A blood clot on the lung often leads to shortness of breath, but rarely to weakness. So my sources inform me.
Imagine a man is suffering from a blood clot in the lung:
Rank in order of probability the following lists of symptoms:
B Calf pain
C Sharp pain while breathing
D Shortness of breath and weakness
E Loss of consciousness and fast heartbeat
F Coughing up blood
Actually do this, before reading on.
Did you rank D as more likely than A?
If not, congratulations. Medical students get this wrong, apparently. As do I.
If so, what are you thinking? Can you not see that weakness has to be more likely than weakness together with something else?
A person suffering from weakness and shortness of breath is suffering from weakness.
If out of 100 people with blood clots, 50 are suffering from weakness AND shortness of breath, then AT LEAST 50 must be suffering from weakness.
The thing is, I know about this effect, called the Conjunction Fallacy. And I know some probability and even a bit of statistics. And I still think that D outranks A. I couldn't be more surprised if I kept putting two oranges next to two oranges and getting three oranges.
Here's another one:
Suppose Venus Williams is playing tennis.
Rank in order the probability that:
A Venus loses the first set
B Venus wins the match
C Venus loses the first set and wins the match
D Venus wins the first set but loses the match
E Venus loses the match
Try this, without thinking too hard. No drawings of Venn diagrams are to be made.
I make this:
Venus seems likely to win, and it's also quite possible that she loses the first set but wins anyway.
It's quite unlikely that she loses the first set, but even more unlikely that she wins the first set but then loses the match (she'd have to lose two sets, and that's impossible. She's a goddess!). The idea of her losing seems very unlikely indeed.
How do you rank them? Same as me? If all our brains work like this then it's a wonder we ever manage to tie our shoelaces.
There's a lot of very good stuff along these lines at the Less Wrong wiki.
In the Venus example, it absolutely has to be true that A>C, B>C, and that E>D. I can see that, but I do not feel that.
I am never going to trust a hunch again. There is a name for my belief that hunches are right more often than they have any right to be.

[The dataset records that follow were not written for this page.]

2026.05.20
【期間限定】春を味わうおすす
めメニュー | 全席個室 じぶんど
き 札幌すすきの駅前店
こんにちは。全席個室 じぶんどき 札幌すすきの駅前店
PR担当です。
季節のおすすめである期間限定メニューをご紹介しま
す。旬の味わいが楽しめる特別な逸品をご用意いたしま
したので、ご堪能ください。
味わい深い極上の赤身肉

What if we change the question?
Let's take a load of tennis matches, say the recent Wimbledon.
E. Take the loser from every ladies singles match result.

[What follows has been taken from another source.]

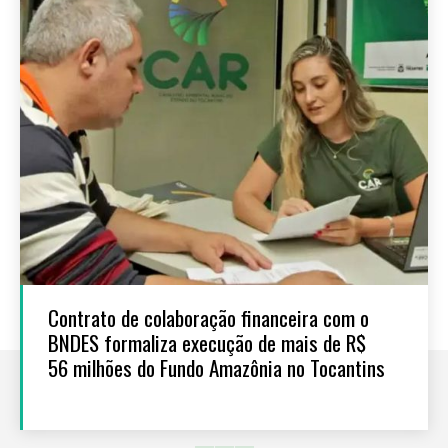
Contrato de colaboração financeira com o
BNDES formaliza execução de mais de R$
56 milhões do Fundo Amazônia no Tocantins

There'll be loads. One of them will be Venus, who didn't win the tournament.
D. Take the loser from every ladies singles match which was 2 sets to 1. There'll be fewer. I bet Venus is in there.
C. Take the winner from every ladies singles where the match was 2-1. There are the same number as for D. I bet Venus is in that list several times.
B. Take the winner from every ladies singles match. There'll be more, and I bet Venus is in that list more too, even proportionately.
A. Take every name of a woman who lost a first set. I have no intuition about how many times our hero is on that list relative to the others.
So E < D < C < B , and I have no idea where A should be.
This looks awfully like my intuitive answer to the first question. Even though it's the answer to a COMPLETELY DIFFERENT QUESTION.
Is there any way to avoid (or any reason to want to avoid) the conclusion that:
When you ask someone for the probability of A given B, they give you the probability of B given A.
Linda is a vegetarian who knits her own yoghurt and is active in the environmental movement.
What is the probability of her being a bank clerk?
What is the probability of her being a feminist bank clerk?